The paper is running a semi-article/column on the White Sox commenting about his leaving. There are reader letters being published. The web editor for the sports section is explaining that a tiff over who got to write an Obama/Cubs column that went in Rick Telander’s favor may be why Mariotti offered his resignation. Hell, one of the letters from a Deadspin commenter and his picture are featured on the rag’s front page. Even his former editor, Michael Cooke, is writing announcements like this one (boldface emphasis mine):

The Chicago Sun-Times had the best sports section in the city before Jay Mariotti came to town — that’s why he signed up with us — and his departure does not change that.

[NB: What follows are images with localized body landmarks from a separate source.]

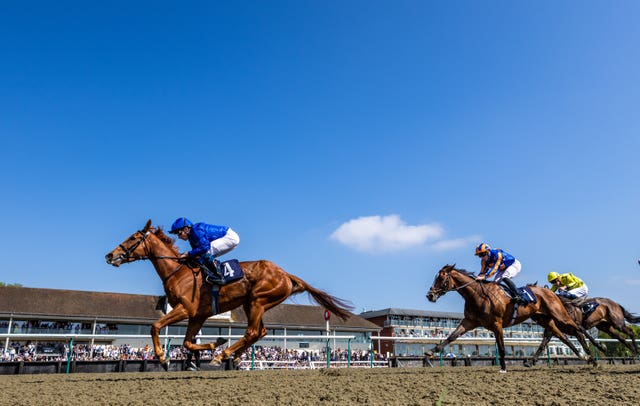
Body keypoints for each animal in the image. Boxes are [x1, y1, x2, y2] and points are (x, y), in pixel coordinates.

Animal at [105, 220, 356, 370]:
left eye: (132, 238)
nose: (110, 255)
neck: (179, 272)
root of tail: (285, 273)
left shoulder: (185, 309)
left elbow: (155, 326)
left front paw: (162, 357)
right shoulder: (198, 315)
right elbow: (187, 342)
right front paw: (214, 342)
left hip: (258, 300)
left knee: (253, 331)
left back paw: (223, 354)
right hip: (253, 304)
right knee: (260, 332)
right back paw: (231, 355)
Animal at [424, 264, 596, 372]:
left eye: (441, 278)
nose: (430, 295)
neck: (477, 295)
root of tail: (551, 291)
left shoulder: (497, 324)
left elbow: (501, 347)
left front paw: (503, 368)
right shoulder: (469, 322)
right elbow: (451, 337)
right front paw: (429, 354)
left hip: (560, 315)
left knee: (578, 330)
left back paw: (593, 354)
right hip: (544, 320)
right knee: (563, 337)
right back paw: (585, 357)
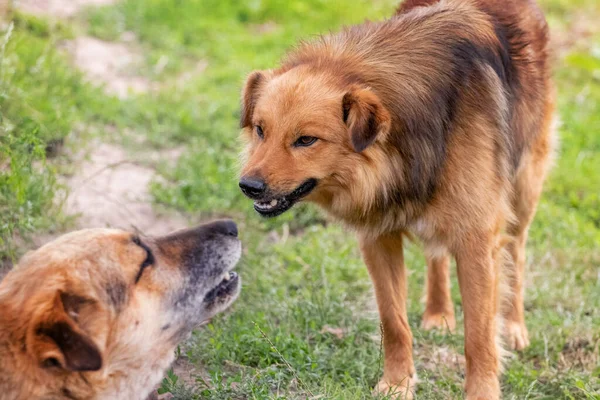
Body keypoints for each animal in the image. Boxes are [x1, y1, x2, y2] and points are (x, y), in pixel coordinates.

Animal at [238, 1, 552, 398]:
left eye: (306, 140)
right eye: (260, 130)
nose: (248, 186)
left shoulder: (477, 241)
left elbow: (479, 338)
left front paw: (481, 390)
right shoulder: (377, 234)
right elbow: (393, 321)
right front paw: (397, 383)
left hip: (523, 188)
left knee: (516, 253)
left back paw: (513, 326)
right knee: (437, 254)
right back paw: (438, 312)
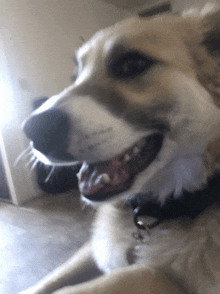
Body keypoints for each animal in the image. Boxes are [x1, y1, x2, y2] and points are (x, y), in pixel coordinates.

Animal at [19, 5, 220, 294]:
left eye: (132, 64)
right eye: (74, 77)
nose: (32, 132)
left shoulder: (167, 281)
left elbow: (135, 274)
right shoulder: (92, 246)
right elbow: (52, 279)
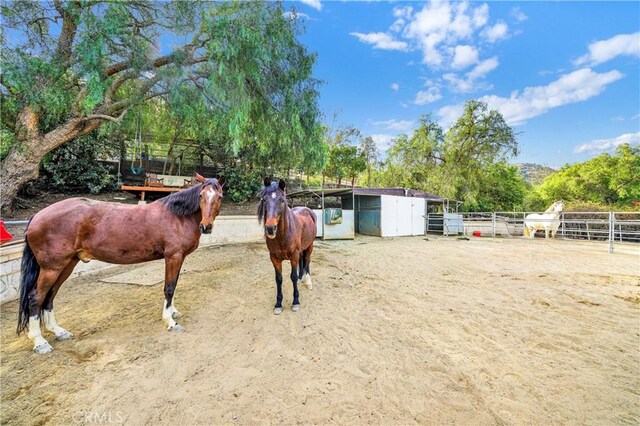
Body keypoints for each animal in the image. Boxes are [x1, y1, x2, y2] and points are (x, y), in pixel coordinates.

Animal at [16, 172, 225, 352]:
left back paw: (58, 331)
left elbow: (173, 285)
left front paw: (173, 312)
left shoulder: (178, 258)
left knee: (50, 296)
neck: (177, 216)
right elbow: (169, 288)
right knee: (36, 297)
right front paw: (170, 321)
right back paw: (39, 341)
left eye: (219, 197)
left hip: (66, 265)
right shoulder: (173, 256)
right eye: (201, 196)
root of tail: (36, 216)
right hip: (51, 268)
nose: (206, 226)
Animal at [255, 178, 316, 314]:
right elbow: (279, 279)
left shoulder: (293, 255)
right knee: (302, 261)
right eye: (264, 200)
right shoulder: (274, 258)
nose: (270, 228)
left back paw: (308, 281)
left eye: (282, 200)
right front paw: (278, 304)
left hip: (310, 246)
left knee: (307, 261)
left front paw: (296, 302)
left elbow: (292, 277)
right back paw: (302, 278)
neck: (283, 236)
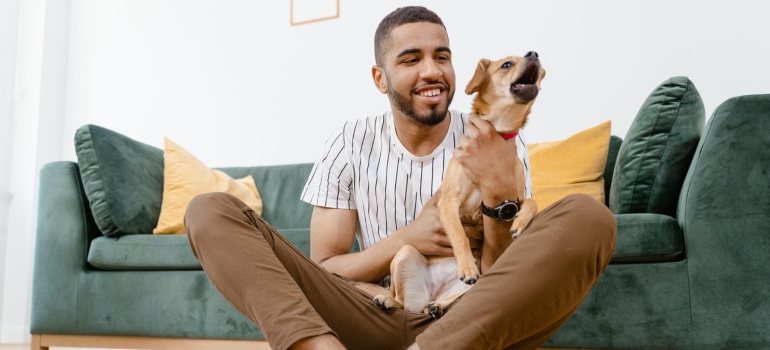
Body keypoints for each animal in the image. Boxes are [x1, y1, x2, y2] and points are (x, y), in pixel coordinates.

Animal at [356, 51, 544, 318]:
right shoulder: (449, 202)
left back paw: (436, 306)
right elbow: (459, 235)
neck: (497, 134)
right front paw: (466, 266)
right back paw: (388, 300)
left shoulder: (511, 198)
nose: (534, 53)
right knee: (401, 302)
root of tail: (431, 293)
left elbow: (532, 201)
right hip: (404, 253)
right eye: (506, 64)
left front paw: (519, 222)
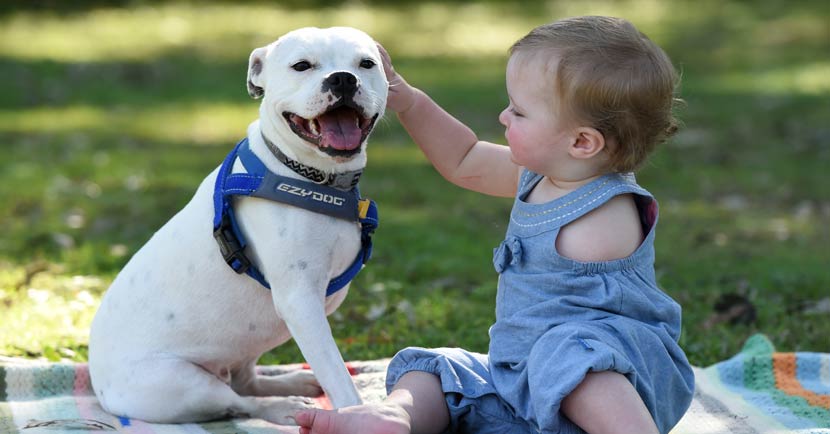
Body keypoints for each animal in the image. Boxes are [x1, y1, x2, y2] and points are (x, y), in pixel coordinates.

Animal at [87, 25, 390, 426]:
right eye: (302, 66)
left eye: (366, 64)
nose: (342, 78)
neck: (311, 176)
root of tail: (98, 385)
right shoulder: (301, 303)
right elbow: (338, 375)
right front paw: (359, 415)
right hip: (181, 386)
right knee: (238, 400)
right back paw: (285, 407)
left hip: (247, 340)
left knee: (246, 381)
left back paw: (291, 384)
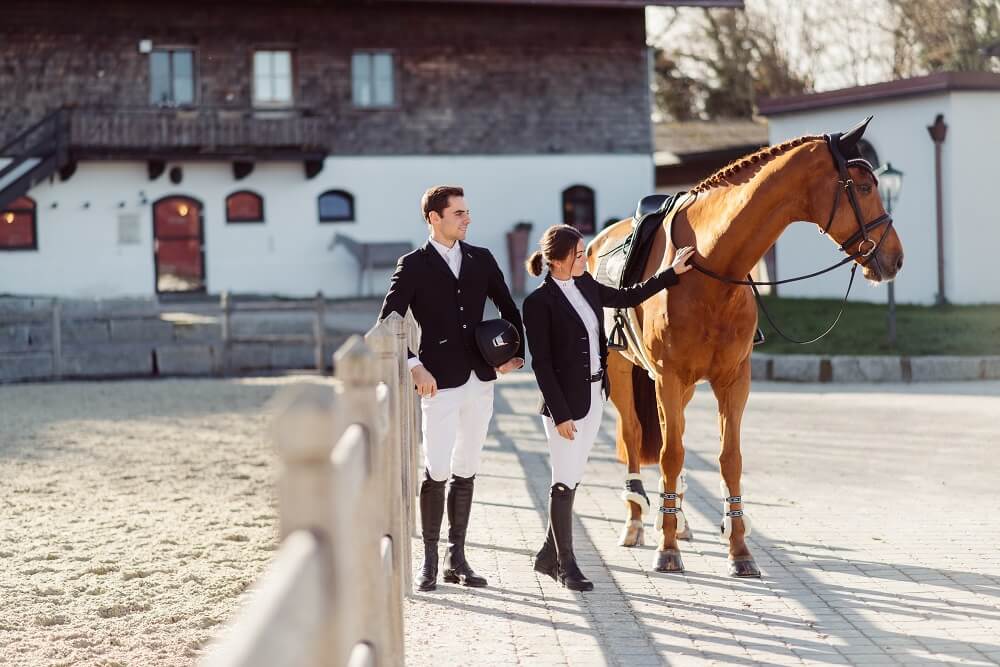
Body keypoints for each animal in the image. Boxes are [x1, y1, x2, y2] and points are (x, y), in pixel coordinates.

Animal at [584, 117, 908, 576]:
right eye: (863, 186)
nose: (895, 258)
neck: (709, 265)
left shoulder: (734, 380)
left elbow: (727, 458)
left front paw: (739, 549)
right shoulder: (668, 376)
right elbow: (669, 454)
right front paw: (667, 549)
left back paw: (678, 519)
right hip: (624, 371)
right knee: (634, 437)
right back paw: (636, 524)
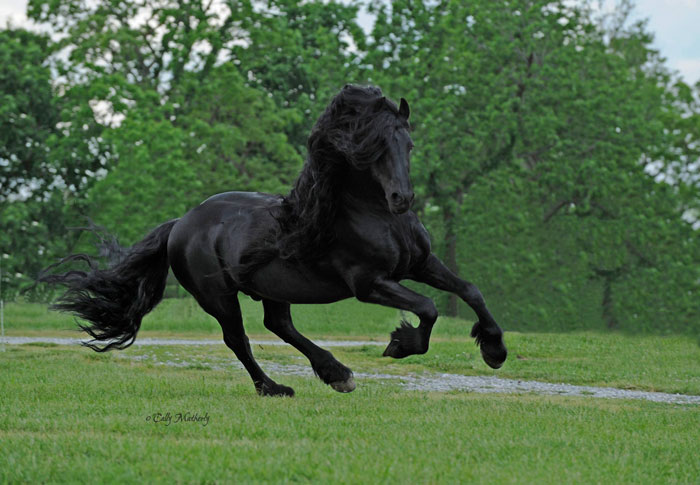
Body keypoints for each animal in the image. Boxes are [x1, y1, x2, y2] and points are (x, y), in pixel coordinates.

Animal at [41, 85, 507, 396]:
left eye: (407, 143)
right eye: (372, 146)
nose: (401, 199)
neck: (374, 216)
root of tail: (181, 223)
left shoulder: (420, 264)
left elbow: (471, 290)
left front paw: (495, 350)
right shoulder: (370, 284)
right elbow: (427, 308)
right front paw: (399, 344)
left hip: (271, 287)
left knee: (278, 325)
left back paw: (335, 374)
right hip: (218, 296)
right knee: (240, 339)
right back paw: (277, 386)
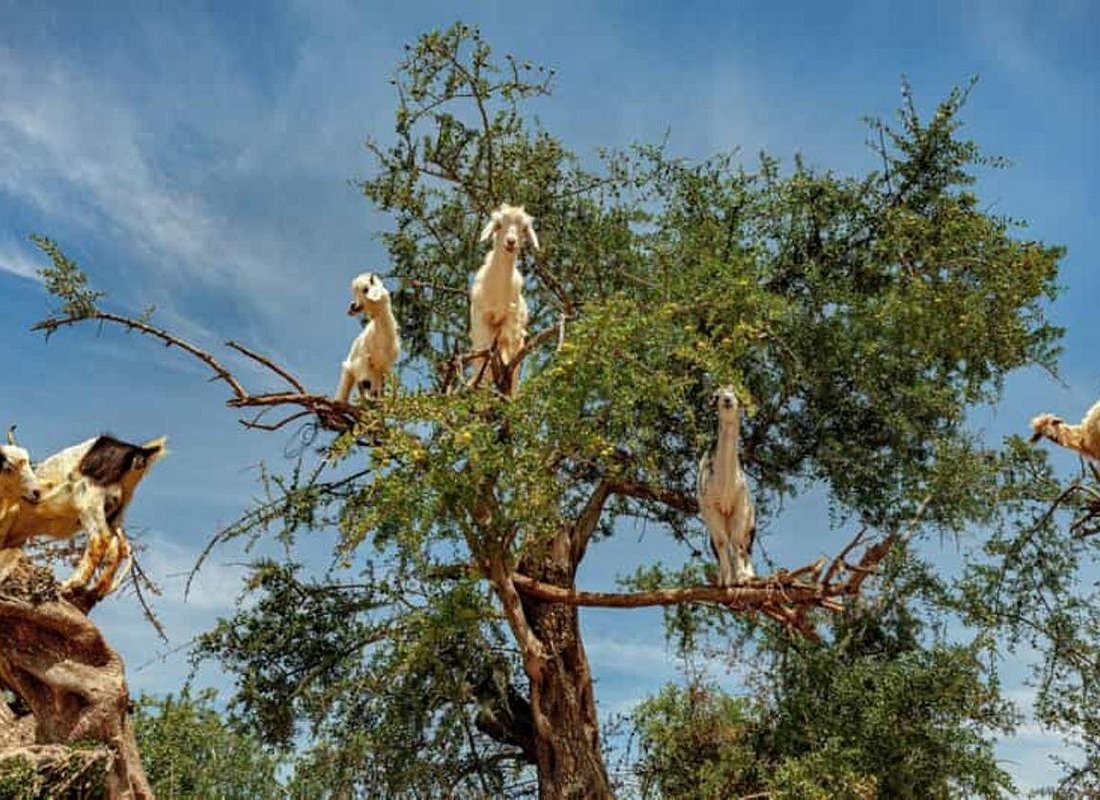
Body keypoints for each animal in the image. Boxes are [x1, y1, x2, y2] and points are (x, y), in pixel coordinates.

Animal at [2, 434, 167, 597]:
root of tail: (139, 453)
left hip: (89, 497)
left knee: (100, 538)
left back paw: (71, 584)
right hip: (114, 512)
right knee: (118, 546)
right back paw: (95, 591)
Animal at [335, 272, 401, 403]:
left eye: (366, 289)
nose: (353, 306)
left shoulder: (384, 367)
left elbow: (381, 389)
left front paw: (379, 401)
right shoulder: (363, 360)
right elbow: (365, 383)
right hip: (349, 369)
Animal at [469, 204, 537, 391]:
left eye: (524, 228)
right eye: (498, 225)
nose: (511, 242)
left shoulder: (510, 322)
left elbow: (507, 352)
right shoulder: (481, 319)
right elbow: (483, 353)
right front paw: (480, 381)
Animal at [697, 386, 756, 586]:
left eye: (736, 394)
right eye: (718, 396)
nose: (727, 400)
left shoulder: (740, 507)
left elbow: (737, 542)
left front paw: (742, 578)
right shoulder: (711, 509)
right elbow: (722, 542)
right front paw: (726, 580)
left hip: (750, 525)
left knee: (746, 547)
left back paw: (750, 575)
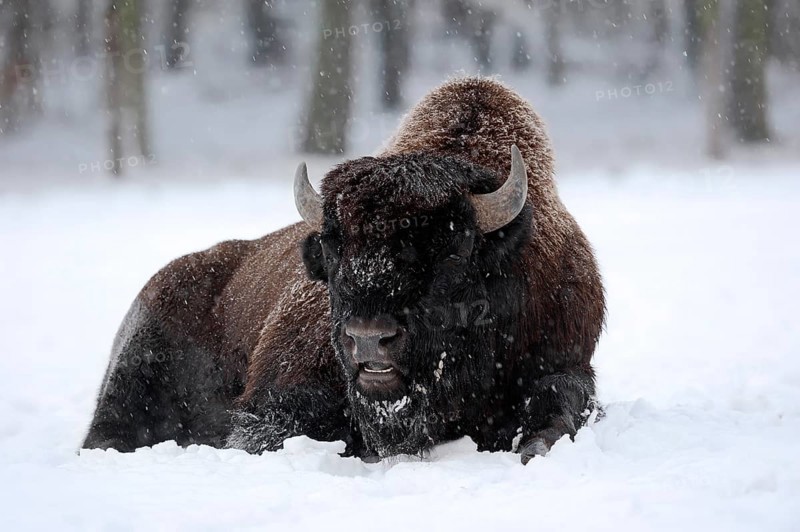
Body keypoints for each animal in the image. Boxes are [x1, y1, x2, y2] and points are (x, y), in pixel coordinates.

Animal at [83, 77, 605, 463]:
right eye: (335, 250)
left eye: (453, 252)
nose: (369, 339)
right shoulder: (277, 398)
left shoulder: (567, 360)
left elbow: (562, 405)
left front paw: (532, 447)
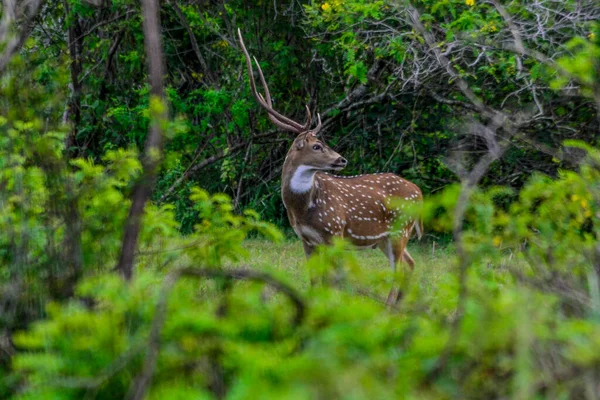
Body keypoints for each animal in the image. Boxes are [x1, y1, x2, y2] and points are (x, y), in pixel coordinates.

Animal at [237, 29, 424, 304]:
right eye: (317, 146)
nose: (341, 159)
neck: (303, 208)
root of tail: (419, 193)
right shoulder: (306, 239)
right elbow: (315, 280)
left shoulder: (335, 231)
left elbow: (334, 280)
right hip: (386, 237)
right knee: (410, 264)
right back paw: (400, 306)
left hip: (401, 229)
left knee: (399, 267)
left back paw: (389, 306)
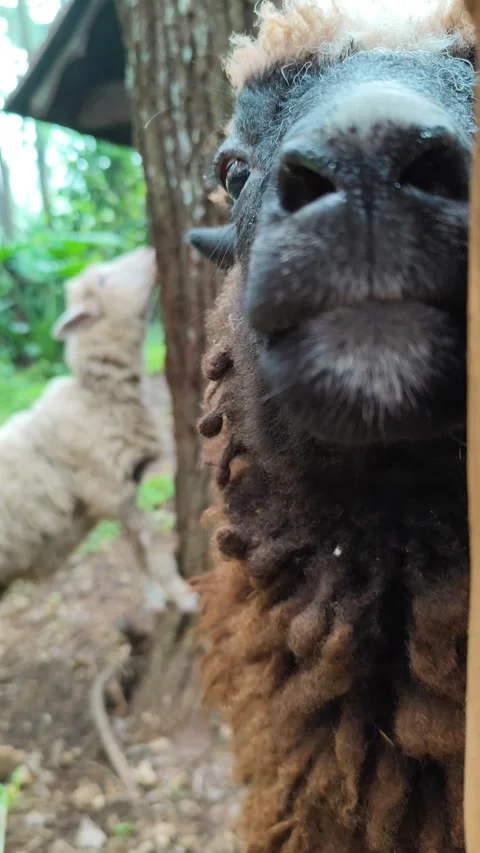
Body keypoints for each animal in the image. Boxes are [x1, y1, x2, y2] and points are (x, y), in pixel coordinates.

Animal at [0, 246, 197, 613]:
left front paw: (155, 596)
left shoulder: (125, 493)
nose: (150, 250)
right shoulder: (109, 491)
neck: (100, 397)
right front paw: (182, 595)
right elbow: (153, 544)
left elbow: (139, 549)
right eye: (103, 280)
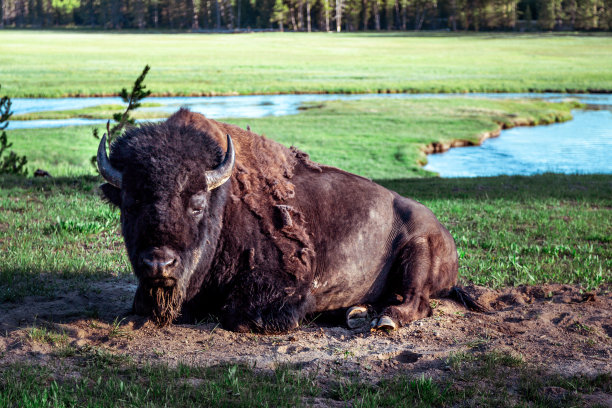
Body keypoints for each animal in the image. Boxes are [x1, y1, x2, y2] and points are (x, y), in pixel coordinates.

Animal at [97, 107, 478, 332]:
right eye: (130, 203)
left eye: (197, 205)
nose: (159, 263)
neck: (225, 201)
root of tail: (445, 234)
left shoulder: (282, 287)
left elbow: (239, 315)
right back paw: (355, 312)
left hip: (418, 251)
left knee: (415, 302)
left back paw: (382, 320)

We still have the stars — respected veterans such as Rick Telander, fiery newcomers such as Greg Couch, quirky voices like Carol Slezak, not to mention seasoned beat reporters tracking the Cubs and White Sox toward their eventual collision in the World Series, plus the Bears, the Bulls, the Blackhawks, and all the other teams that make Chicago the sports center of the nation. We could have a World Series in Chicago in a couple of months … talk about excitement!

The Chicago Sun-Times and suntimes.com will continue to have the scores and the stories before anyone else, anywhere, and the deepest and most comprehensive stats and standings. We wish Jay well and will miss him — not personally, of course — but in the sense of noticing he is no longer here, at least for a few days.

A paper, like a sports franchise, is something that moves into the future. Stars come and stars go, but the Sun-Times sports section was, is and will continue to be the best in the city.

I wonder if the Sun-Times and its staff would like to tell us how they all really feel about the man. That is colder than a witch’s teat, and rival Telander isn’t holding back either, talking to the Chicago Reader about it:

“Because the damage a ‘humorless loner,’ as you described him [I did], can do to an overstressed sports department is incalculable.” He said the sports department lost its cohesion and  became “sinister and secretive and fuck your buddy. It was the worst possible teamwork conditions.”

Yikes. Look, this is hellishly amusing to me, watching a media meltdown and human nature in an embattled industry lash out against what appears to be a singularly loathsome figure among the ranks of newspaper columnists — so much so that rumors of him heading to Boston are causing angst among that city’s sports fan — but let’s face it, it’s also brutally unprofessional.

You’re likely to respond, “well, so was Mariotti,” and you’d likely be right. However, there’s got to be some semblance of decorum regarding the departure of a hated figure — the enmity in the pages of the paper and the airing of dirty laundry tells me a lot more about the staffers still on the masthead of the Sun-Times’ sports section that it does about Mariotti. We already knew a sizable contingent (if not the majority) of Chicago sports fans disliked his Lupica-style attitude about not visiting the locker room and tendency to stir shit up for kicks (nothing is more annoying in a columnist than a reflexive contrarian.)

But the dirt-dishing about Mariotti’s tantrums seems, well, beneath a professional journalist.  I was a solid reader of the Sun-Times and the Chicago Tribune in college (my small little school had this newspaper program where students got free copies of those two papers plus USA Today, the New York Times, and the Des Moines Register), and while the latter is certainly the more tabloid of the two, this kind of pissing match just goes further than it ought to.

Maybe this is the natural outreach of sportswriters like Mariotti inserting themselves into the news cycle via TV appearances and outsized presences online and in print — he became just as much of a media story for his ranting and raving as those he covered, so now he is a public figure and, in this realm of Chicago sports infamy, everything goes when you are universally hated.

Does Mariotti deserve it? He probably deserves every trashing his former co-workers give him and more, but you’d think his editors and the others who are happy he’s gone would be a bit quieter about it, not because they ought to be automatons, but because this isn’t the way these things should be handled internally. Release a statement without the personal digs, leave the gossip about the departure to your competitor, and move on.